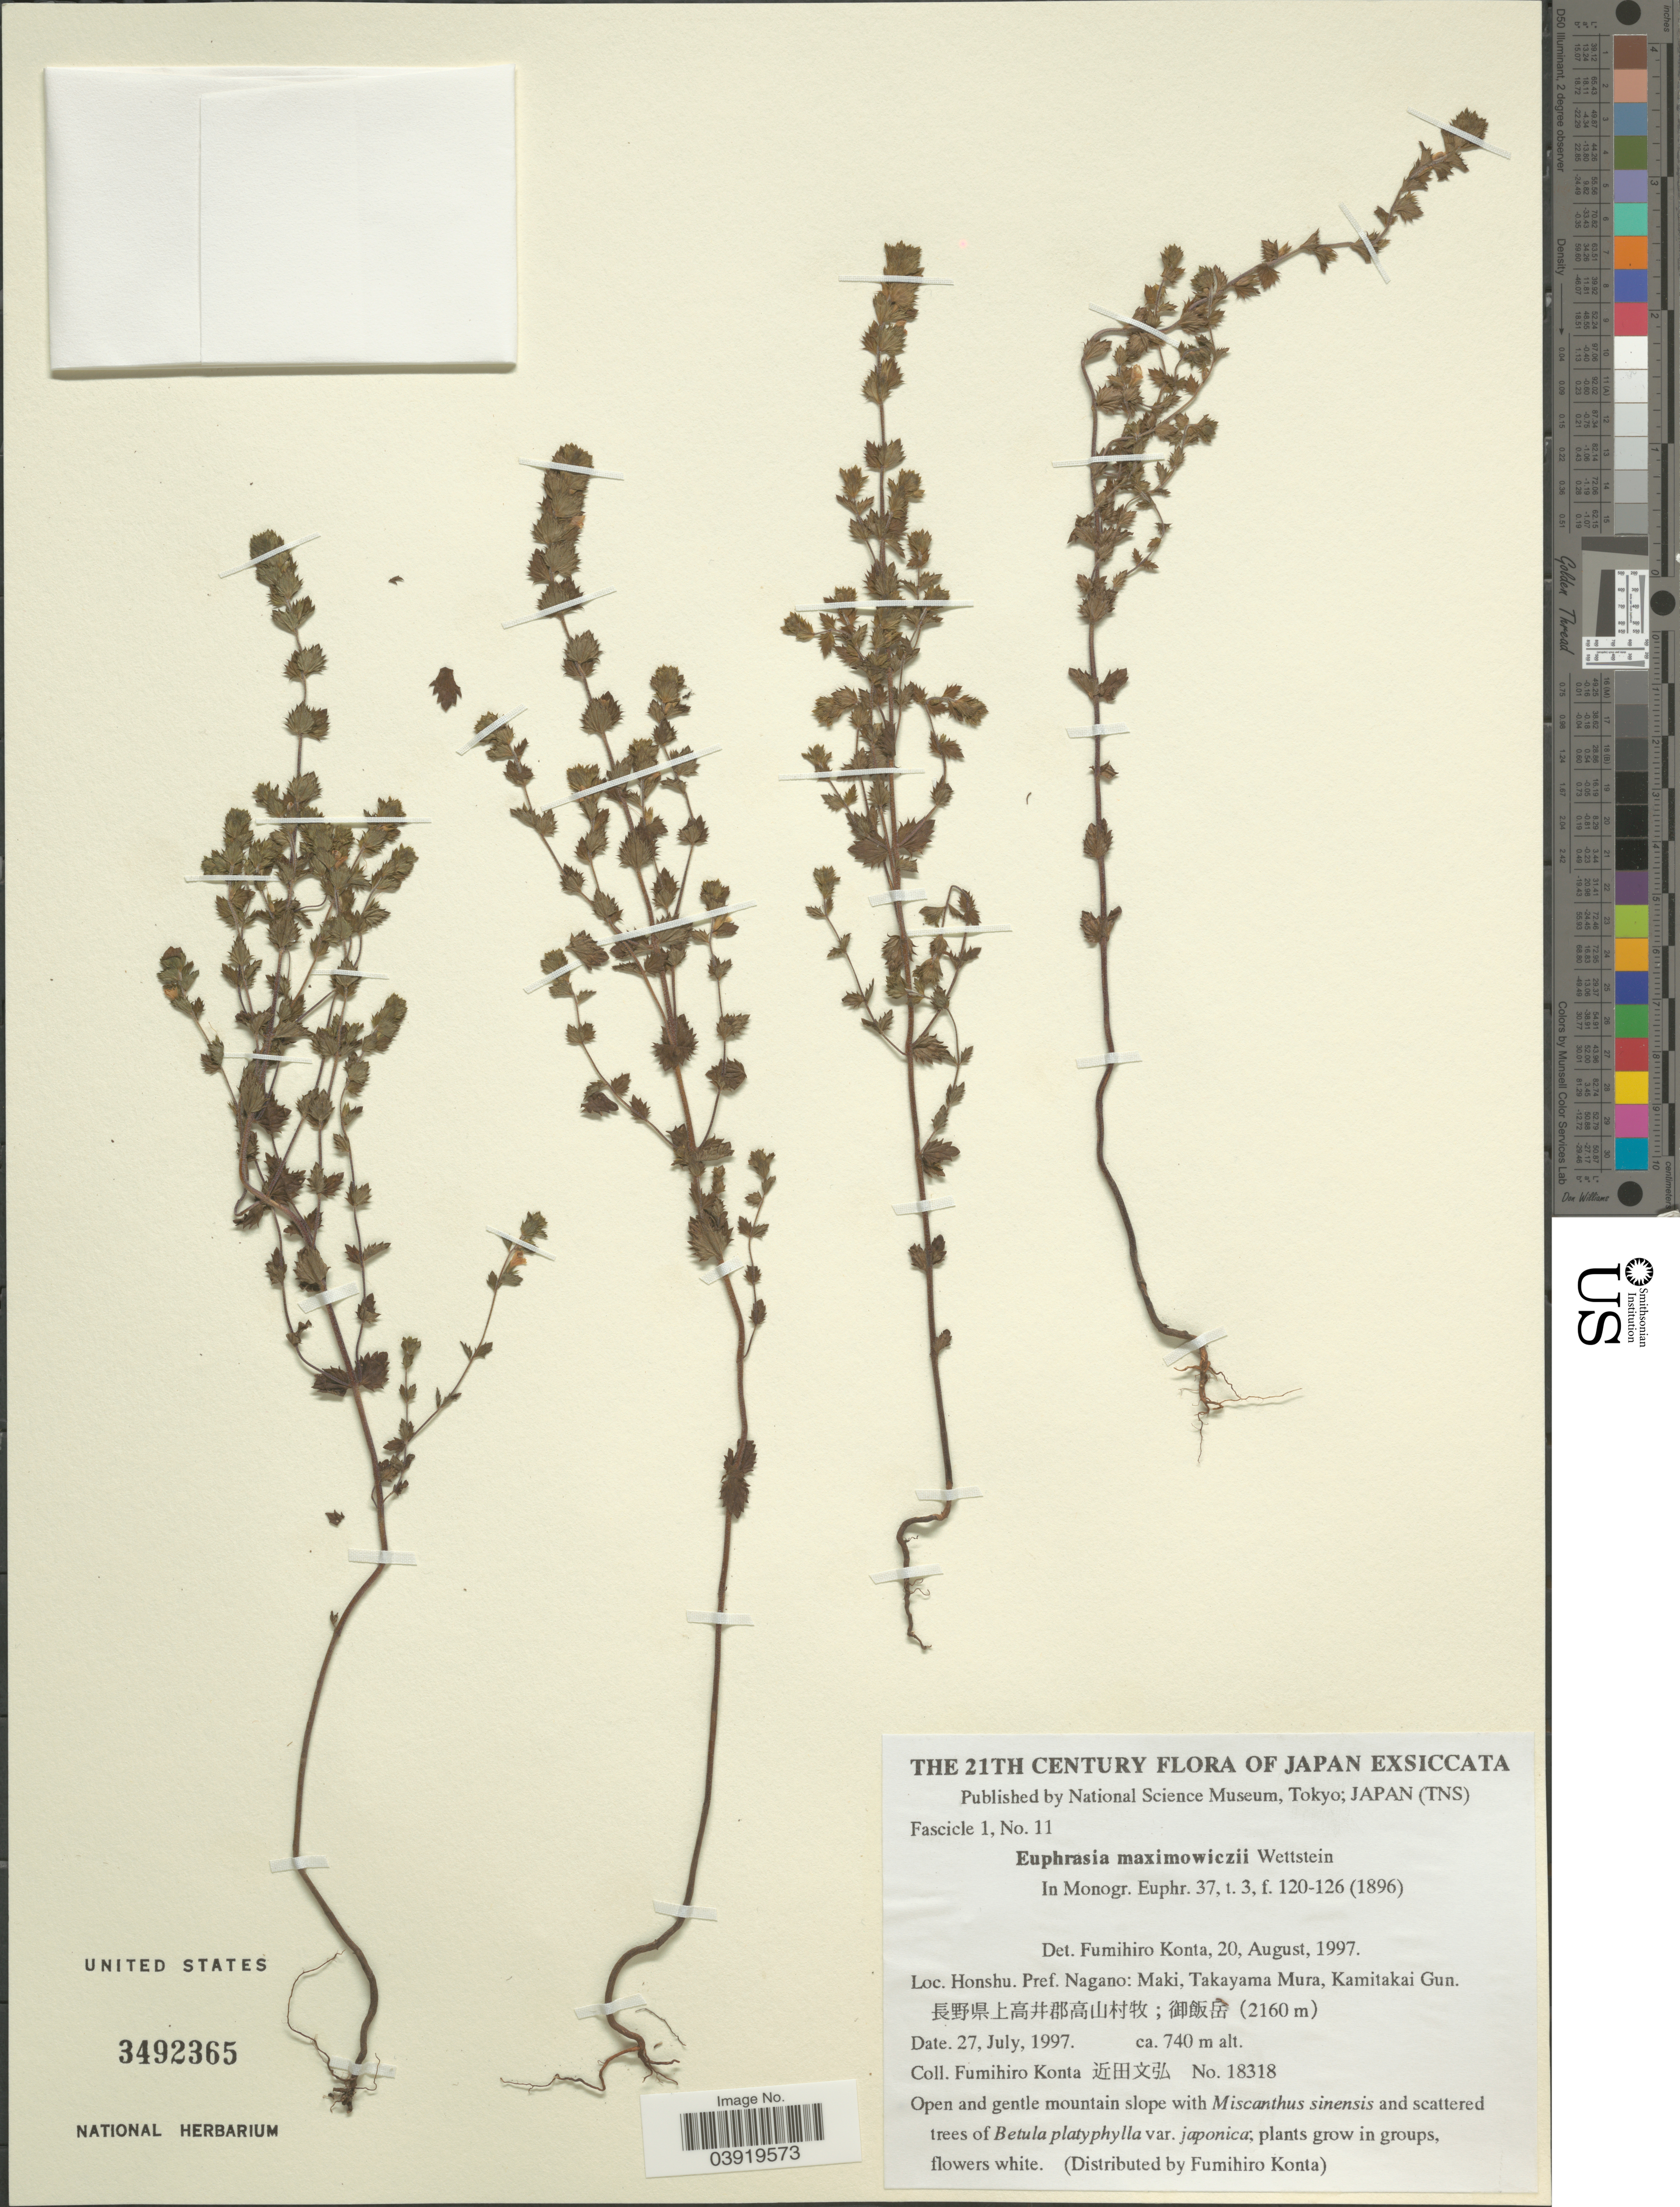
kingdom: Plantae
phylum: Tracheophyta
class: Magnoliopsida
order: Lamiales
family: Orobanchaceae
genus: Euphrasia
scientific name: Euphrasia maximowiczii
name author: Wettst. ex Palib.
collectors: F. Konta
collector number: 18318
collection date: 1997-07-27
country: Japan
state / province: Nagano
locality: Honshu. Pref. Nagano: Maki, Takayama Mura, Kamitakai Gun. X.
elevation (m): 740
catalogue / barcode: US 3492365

* * * * * * *

Starting at the line that contains "phylum: Tracheophyta" and ending at the last line of the listing, rewrite those lines as a Markdown table with two columns, Row and Line, and skip any blank lines.

| Row | Line |
|---|---|
| 1 | phylum: Tracheophyta |
| 2 | class: Magnoliopsida |
| 3 | order: Lamiales |
| 4 | family: Orobanchaceae |
| 5 | genus: Euphrasia |
| 6 | scientific name: Euphrasia maximowiczii |
| 7 | name author: Wettst. ex Palib. |
| 8 | collectors: F. Konta |
| 9 | collector number: 18318 |
| 10 | collection date: 1997-07-27 |
| 11 | country: Japan |
| 12 | state / province: Nagano |
| 13 | locality: Honshu. Pref. Nagano: Maki, Takayama Mura, Kamitakai Gun. X. |
| 14 | elevation (m): 740 |
| 15 | catalogue / barcode: US 3492365 |